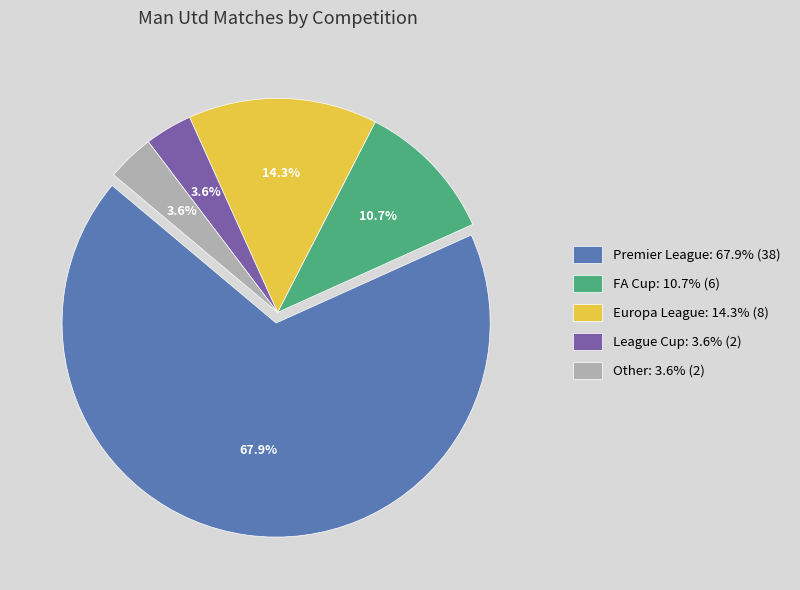

Approximately how many times larger is the value at FA Cup compared to Other?

3.0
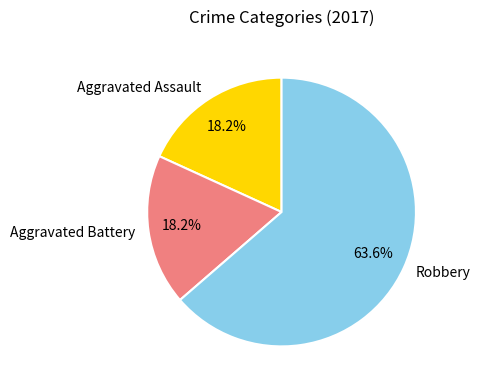

Count the number of slices in the pie.

3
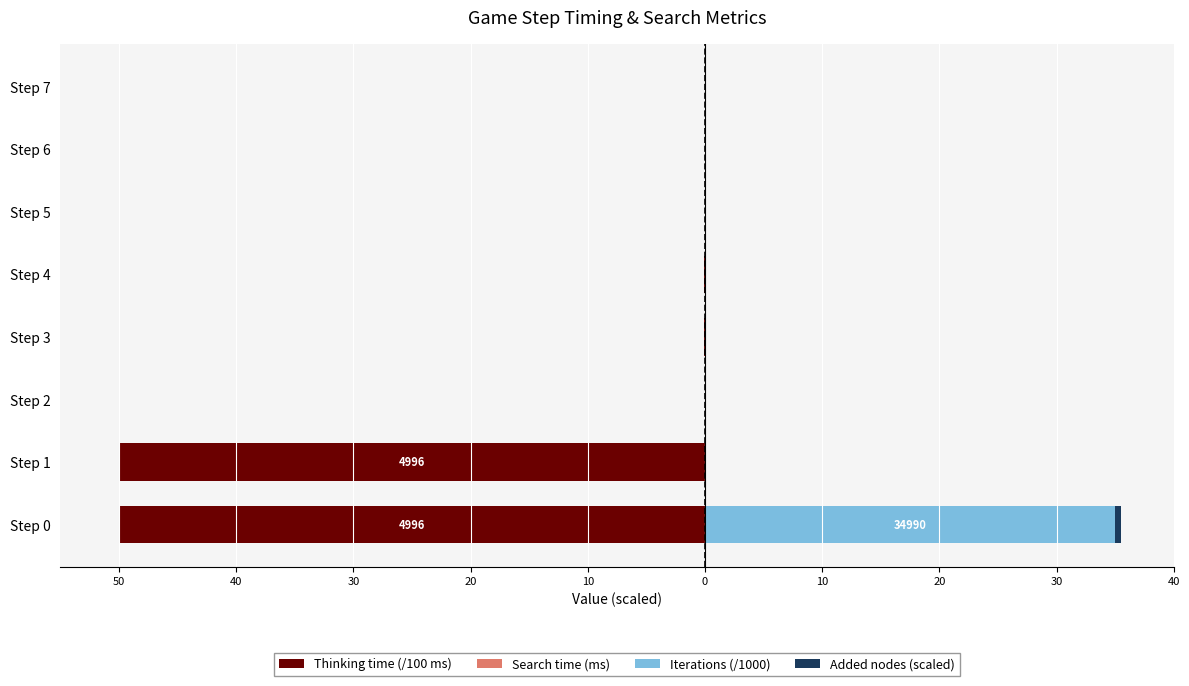

Is the value of Thinking time (/100 ms) at Step 0 greater than the value of Added nodes (scaled) at Step 0?

No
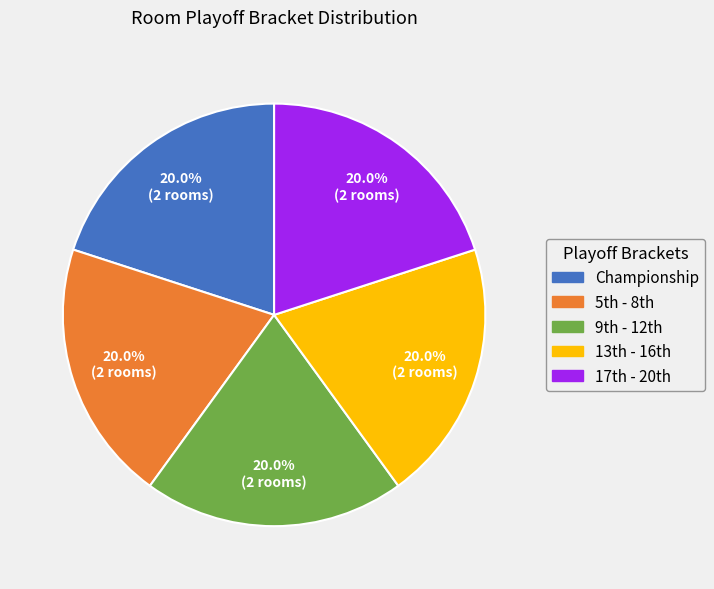

Does any single category account for the majority?

No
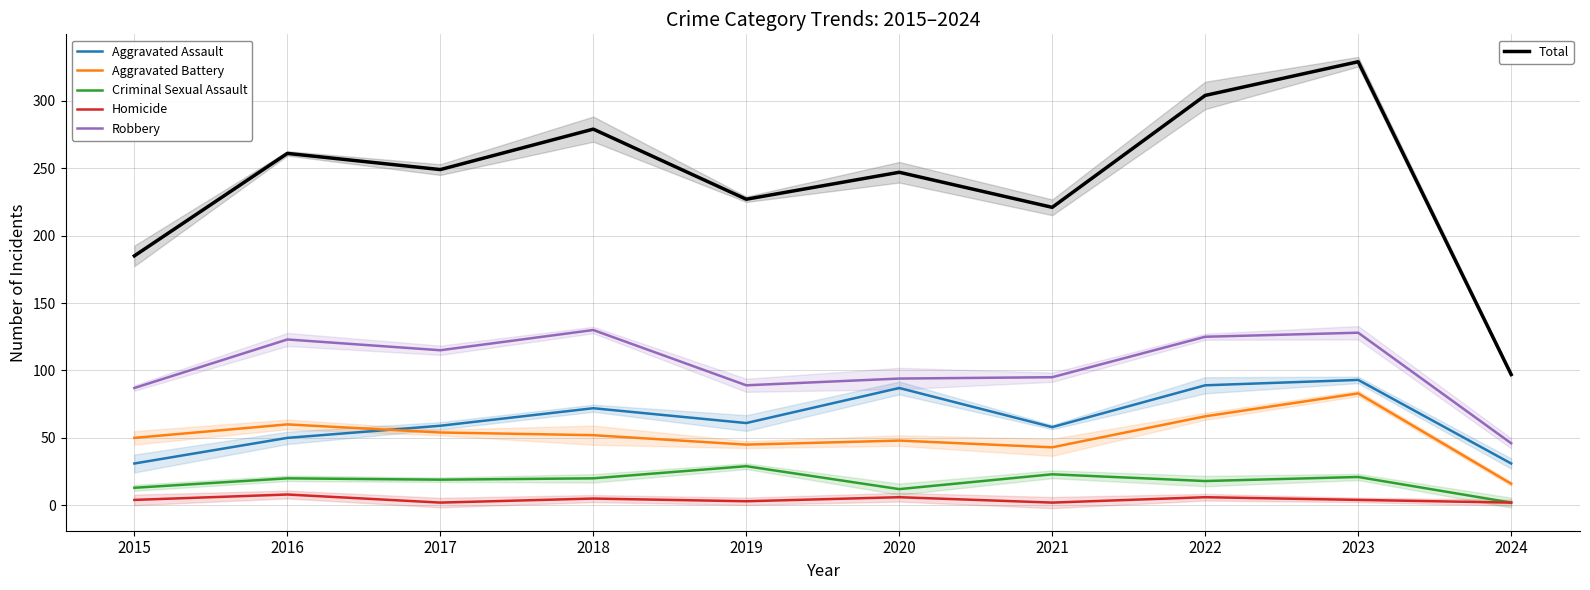

Where is Aggravated Battery nearest to the value 49?

2015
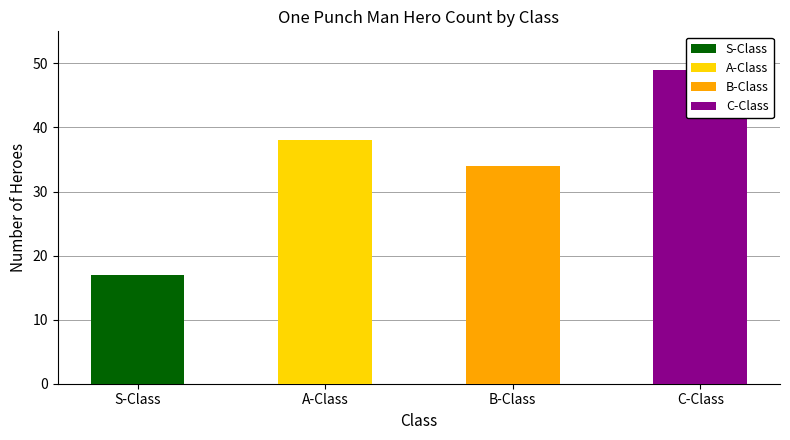

Rank the categories by value from highest to lowest.

C-Class, A-Class, B-Class, S-Class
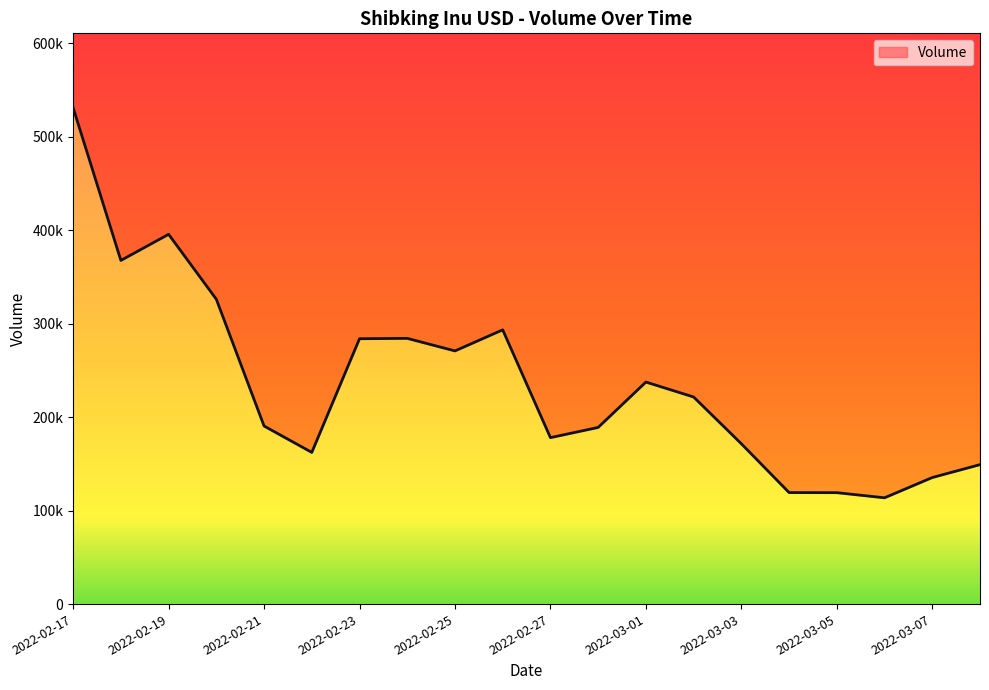

Count the number of categories in the chart.

20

> _What to do_: Could you copy every one of the entries above word for word, leaving the pictures out?

> _Response to the task_:
Approximately how many times larger is the value at FA Cup compared to Other?

3.0

Count the number of slices in the pie.

3

Is the value of Thinking time (/100 ms) at Step 0 greater than the value of Added nodes (scaled) at Step 0?

No

Does any single category account for the majority?

No

Where is Aggravated Battery nearest to the value 49?

2015

Rank the categories by value from highest to lowest.

C-Class, A-Class, B-Class, S-Class

Count the number of categories in the chart.

20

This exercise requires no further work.